Kahve yalnızca bir içecek değil aynı zamanda  bir yaşam tarzı, bir kültür ve bazen de küçük bir dramadır. Sabah uyandığımızda bir çoğumuzun yaptığı ilk iş bir fincan kahve içmek. Sabahları kendimize  “Bir fincan kahve olmadan nasıl başlarım?” diye sorduğumuzda aslında bir yeni ir hikayeye atıyoruz kendimizi.

Her kahve tutkununun hayatında birer dönüm noktası vardır. İlk olarak Türk Kahvesiyle başlayan yolculuk, biraz farklı şeyler deneme isteğiyle, bizi farklı kahve çeşitlerine götürür. Önce Türk Kahvesi, ardından latte, mocha ve cappuccino derken başka dünyalara adım atarız. Nihayetinde bu başka kahve alışkanlıkları baristalar ile tatlı anlar yaşamamıza sebep olur. Bir gün kahve sipariş verirken "Sıcak, soğuk, badem sütü ile, vanilya şurubu ekleyin, lütfen!" demek zorunda kalabiliriz. İşte o zaman kahvenin komedi kısmı başlar. Barista ile yaşanan tatlı atışmalar, arkadaşlarınızla yaptığınız ‘Siparişimiz acaba kaç dakikada hazırlanır?’ konuşmaları kahve içmenin en tatlı yanlarından biridir belki de.

Kahve komik anların yanı sıra, sohbetlerin de vazgeçilmez bir parçasıdır.

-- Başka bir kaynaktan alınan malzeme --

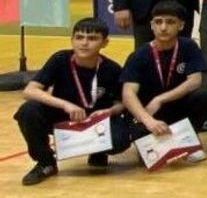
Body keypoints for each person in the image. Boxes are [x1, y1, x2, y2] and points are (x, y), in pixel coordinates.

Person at [14, 18, 130, 186]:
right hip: (64, 116)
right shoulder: (60, 59)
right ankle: (46, 162)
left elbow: (122, 103)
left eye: (92, 38)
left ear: (105, 43)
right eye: (79, 37)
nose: (84, 43)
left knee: (120, 139)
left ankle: (99, 151)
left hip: (96, 122)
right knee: (28, 111)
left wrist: (109, 112)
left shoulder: (112, 69)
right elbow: (30, 91)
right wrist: (65, 105)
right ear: (72, 40)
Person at [120, 0, 207, 163]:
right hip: (149, 112)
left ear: (181, 25)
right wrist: (148, 120)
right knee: (145, 153)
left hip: (175, 107)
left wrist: (160, 99)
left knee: (204, 95)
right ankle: (151, 142)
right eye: (158, 22)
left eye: (170, 22)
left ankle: (189, 139)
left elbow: (194, 81)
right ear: (152, 25)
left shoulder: (189, 46)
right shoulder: (139, 55)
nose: (163, 27)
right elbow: (128, 94)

Derin sırların paylaşıldığı, ‘Bir kahvenin kırk yıl hatırı vardır’dan yola çıkarak anlatılan üzücü olaylar. Kahvenin aslında yaşantımızda yeri say say bitmez. Arkadaşlarla bakılan kahve falları veya ritüelleri hayatımıza renk katan küçük detaylardır. Unutmayın kahveyle başlayan günler kahramanlık hikayesine dönüşebilir! Hayat kahve kadar keyifli, acı ve sürprizlerle doludur.